One question regarding the architecture would be whether there is more of a
performance improvement on x86 versus ARM for the ART pipeline compared to the
pipeline for Dalvik.

ARM are saying Intel performance suffers mostly because of native code -
[http://www.theregister.co.uk/Print/2014/05/02/arm_test_resul...](http://www.theregister.co.uk/Print/2014/05/02/arm_test_results_attack_intel/)
while not speaking to performance of Dalvik versus ART on the two platforms.
Intel are pushing their performance and scale while skipping over the native
code question: [http://www.extremetech.com/computing/130552-intel-
dismisses-...](http://www.extremetech.com/computing/130552-intel-
dismisses-x86-tax-sees-no-future-for-arm-or-any-of-its-competitors) .

It sounds from what you say that ART doesn't really change the balance between
Intel and ARM in any significant way, so that leaves the question of whether
the problems Intel has with translating apps with native code compiled to ARM
targets can be overcome by any manufacturing advantages Intel may enjoy.

------
on_and_off
ART is considered to be Dalvik 2.0. The main reason is that many of the
choices made by Dalvik are no longer relevant in the current technical
environment. SOCs have evolved a lot since Android 1.0 .
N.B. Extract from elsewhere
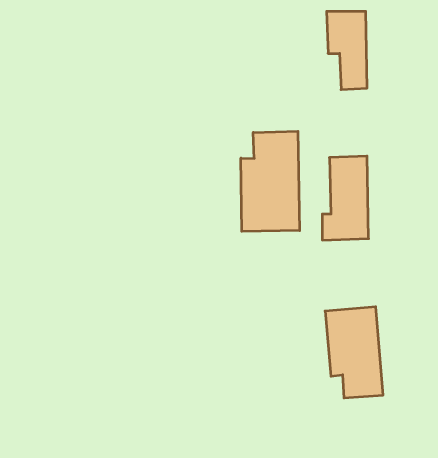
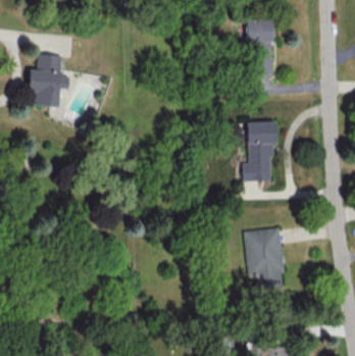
building: none -> [29,55,69,107]
building: [241,131,300,231] -> none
I doubt that ARM vs Intel has a lot of weight from Google's point of view.. it
is not really Google's issue.

We can also hypothesize that ART more pluggable architecture is here to allow
Google to maybe switch languages at some point in the future. There is nothing
official in that regard though, quite the contrary (cf the I/O fireside chat
where the Android team clearly said that Java is Android's language). So,
either they are working on a replacement language in secret or this is just a
nice result of the new build system and runtime.